What was once a broad cluster of storms in the Caribbean on Monday slowly coalesced into a hurricane on Wednesday. The intensity will ramp up on Thursday.
In the span of 12 hours, Helene is expected to transform from a Category 1 hurricane Thursday morning to a Category 3 storm by Thursday afternoon, and forecasters warn it could intensify even more before landfall.
If the storm develops the way forecasters are predicting, it would signify “a pretty aggressive intensification,” Brian McNoldy, a hurricane researcher at the University of Miami, said this week.
Behind this potential rapid intensification is the “record-to-near-record-warm” ocean temperatures — which is “like high-octane jet fuel” for the storm — and a very fast change in wind heights, Mr. McNoldy said.
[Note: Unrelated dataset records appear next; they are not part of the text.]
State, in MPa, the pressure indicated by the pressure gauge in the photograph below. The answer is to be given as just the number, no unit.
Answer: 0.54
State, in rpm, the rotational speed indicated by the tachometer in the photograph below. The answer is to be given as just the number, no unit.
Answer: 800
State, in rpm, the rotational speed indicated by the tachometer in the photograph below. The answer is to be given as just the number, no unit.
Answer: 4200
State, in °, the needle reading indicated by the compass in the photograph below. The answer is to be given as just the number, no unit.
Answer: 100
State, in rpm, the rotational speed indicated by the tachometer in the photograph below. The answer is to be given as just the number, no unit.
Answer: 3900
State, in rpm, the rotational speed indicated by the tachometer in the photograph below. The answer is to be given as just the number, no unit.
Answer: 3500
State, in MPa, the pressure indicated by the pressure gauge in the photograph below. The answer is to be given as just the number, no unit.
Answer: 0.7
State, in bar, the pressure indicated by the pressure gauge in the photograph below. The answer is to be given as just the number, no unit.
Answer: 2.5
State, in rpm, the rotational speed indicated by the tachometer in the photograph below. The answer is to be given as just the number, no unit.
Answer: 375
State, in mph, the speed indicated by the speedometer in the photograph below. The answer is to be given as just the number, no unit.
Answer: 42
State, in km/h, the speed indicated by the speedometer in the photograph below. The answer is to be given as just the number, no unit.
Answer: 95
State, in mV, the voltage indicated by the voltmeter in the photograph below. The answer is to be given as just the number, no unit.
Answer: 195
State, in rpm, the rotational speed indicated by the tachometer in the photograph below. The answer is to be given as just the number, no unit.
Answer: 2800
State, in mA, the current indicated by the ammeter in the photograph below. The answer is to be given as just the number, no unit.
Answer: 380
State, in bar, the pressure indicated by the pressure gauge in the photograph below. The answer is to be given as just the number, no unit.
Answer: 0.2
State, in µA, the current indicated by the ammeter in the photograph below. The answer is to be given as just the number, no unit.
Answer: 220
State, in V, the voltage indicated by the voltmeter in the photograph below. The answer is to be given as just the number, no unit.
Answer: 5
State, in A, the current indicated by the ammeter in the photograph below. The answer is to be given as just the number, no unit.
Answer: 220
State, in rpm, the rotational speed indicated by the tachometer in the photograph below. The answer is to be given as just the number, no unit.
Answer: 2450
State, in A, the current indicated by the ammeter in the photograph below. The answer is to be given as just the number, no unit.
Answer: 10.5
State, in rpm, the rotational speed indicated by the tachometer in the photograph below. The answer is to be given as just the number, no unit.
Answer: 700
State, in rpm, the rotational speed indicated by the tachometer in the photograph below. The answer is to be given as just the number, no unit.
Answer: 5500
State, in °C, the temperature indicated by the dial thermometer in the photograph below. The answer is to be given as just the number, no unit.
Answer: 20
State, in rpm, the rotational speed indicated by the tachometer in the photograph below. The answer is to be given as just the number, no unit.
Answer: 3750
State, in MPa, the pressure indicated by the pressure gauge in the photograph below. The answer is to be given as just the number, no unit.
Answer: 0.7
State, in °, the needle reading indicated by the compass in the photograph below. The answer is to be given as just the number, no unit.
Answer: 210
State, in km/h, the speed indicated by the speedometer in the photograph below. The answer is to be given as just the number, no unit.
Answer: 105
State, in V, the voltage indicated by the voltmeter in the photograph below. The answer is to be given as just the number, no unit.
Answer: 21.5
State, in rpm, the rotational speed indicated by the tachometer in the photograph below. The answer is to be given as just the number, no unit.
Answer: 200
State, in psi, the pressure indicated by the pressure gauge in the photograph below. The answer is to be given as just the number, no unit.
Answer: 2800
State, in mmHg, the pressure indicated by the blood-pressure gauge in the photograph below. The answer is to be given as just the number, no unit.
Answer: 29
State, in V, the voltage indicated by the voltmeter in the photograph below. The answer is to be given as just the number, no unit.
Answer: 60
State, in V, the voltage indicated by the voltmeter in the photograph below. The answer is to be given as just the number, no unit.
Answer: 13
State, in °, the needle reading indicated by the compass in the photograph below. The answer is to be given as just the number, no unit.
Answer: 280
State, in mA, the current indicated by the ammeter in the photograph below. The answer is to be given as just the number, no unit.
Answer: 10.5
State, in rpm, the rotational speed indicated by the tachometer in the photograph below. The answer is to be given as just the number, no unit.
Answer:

This month, the Gulf of Mexico is obliterating records for Ocean Heat content, according to records by Dr. McNoldy. Ocean heat content is a sort of fuel for hurricanes — the higher the amount, the greater the influence it can have on storms like Helene.
The water Helene is traversing Thursday is roughly the ideal temperature for a warm bath. The storm is moving directly over the Loop Curren — a steady, strong current of warmer water that moves from the Caribbean and loops like a horseshoe in the eastern Gulf before moving through the straights of Florida. Storms traversing the Loop Current, like Hurricane Michael in October 2018, often get enough energy from the warm water to rapidly intensify.
In addition to the warm ocean temperature, storms tend to intensify “when winds don’t change a lot with height,” Mr. McNoldy said. Wind shear can separate the top of the center of the storm from the bottom, which keeps the eye from strengthening. With little shear forecast over the Gulf Thursday, the storm will likely intensify quickly.
At a storm briefing on Tuesday morning, Gov. Ron DeSantis of Florida expressed concern over the speed of the storm’s development.
“They’ve never in their history forecasted a major hurricane at this stage of development,” he said. “When it’s over the Gulf, especially the more north it goes rather than east, it has a chance to have a rapid intensification.”
Mr. McNoldy pleaded for people to re-evaluate how they were looking at weather forecast maps that often show the likely path of the storm as a cone stretch onto land.
But many people misinterpret the cone as “if I’m inside the cone it’s not good,” but “if I’m outside of the cone I’m fine,” he said. “That is absolutely not true.”